Until, that is, you consider how much rubbish redecorating generates. There’s old furniture, carpet offcuts, paint tins and assorted other related detritus that all need to be taken to the recycling centre.
In a regular family hatchback, you get a large opening because the entire rear of the car forms the bootlid, but in a saloon like the 3 Fastback, the opening is a lot smaller. Thankfully, though, the boot is relatively versatile. You can drop the rear seats by pulling handy toggles from inside the boot, rather than fiddling with levers on the seats themselves – useful when you’re struggling with the remnants of a skirting board.
The amount of boot space in the 3 Fastback is 419 litres with all five seats in place – 55 litres more than in the regular hatch – but the space isn’t as usable as in the hatchback because of that narrow opening. I did eventually get everything in, but not without considerable jostling.
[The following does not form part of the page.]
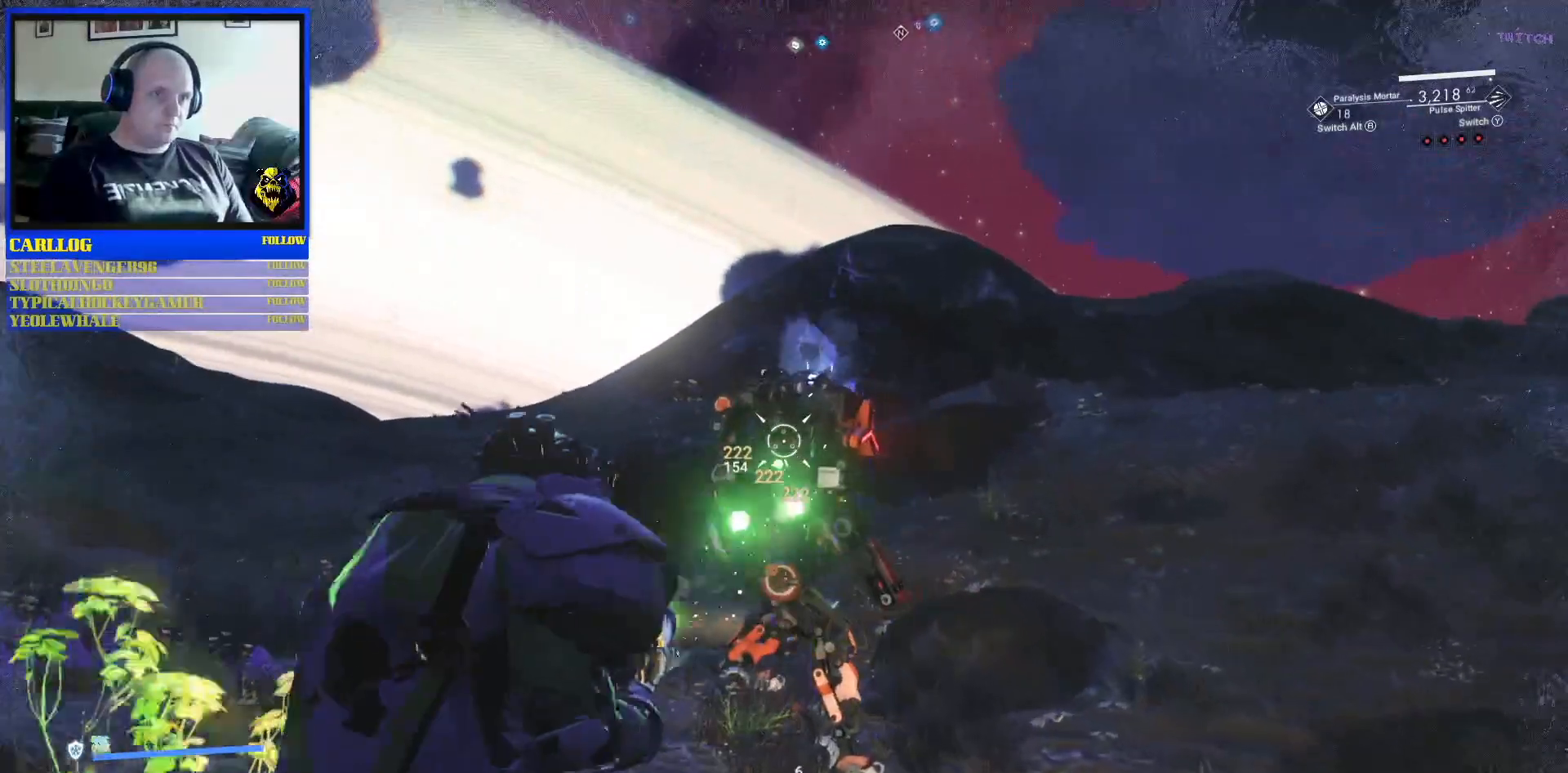
{"buttons": ["R2"], "left_stick": "center", "right_stick": "center", "events": [[33, "right_stick", "down"], [217, "right_stick", "center"]]}
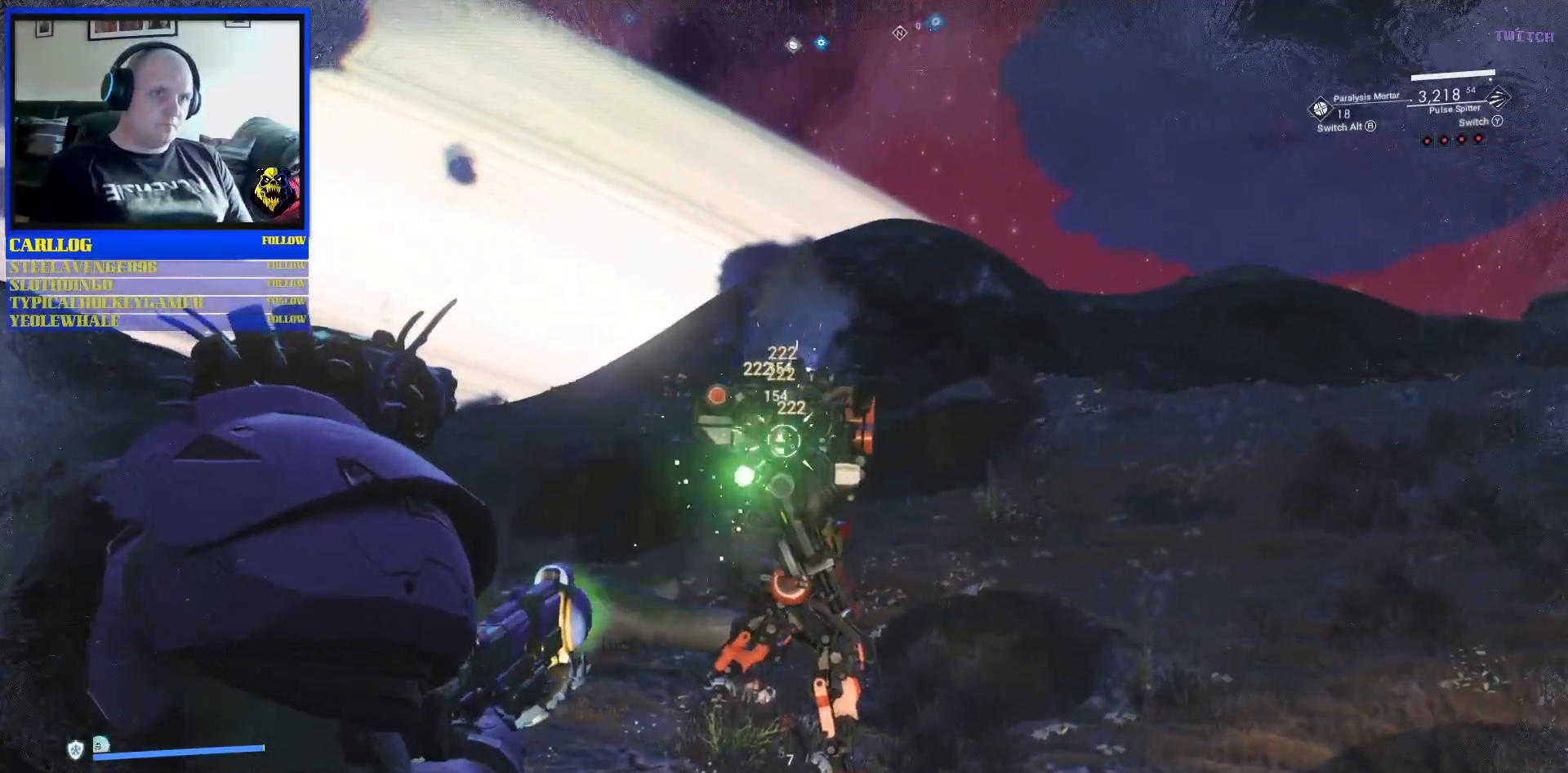
{"buttons": ["R2"], "left_stick": "center", "right_stick": "center", "events": []}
I’m also discovering how to get the most from the 1.5-litre diesel motor. I’ve already noted that it doesn’t feel particularly sporty, and the throttle response can be soft, but I’ve found that keeping the revs slightly higher than normal (say, above 2000rpm) avoids the bogged-down feeling lower down the range before the turbocharger has had a chance to catch up. It’s still proving to be economical, too, as we’re averaging more than 56mpg in normal driving.
When I took the 3 for its first major motorway run, a 180-mile round trip to my home town in Northamptonshire, I was impressed with the engine’s refinement. Even under load, its noise doesn’t really penetrate the cabin. That said, it can feel a little gutless when overtaking at higher speeds and a downshift is usually necessary.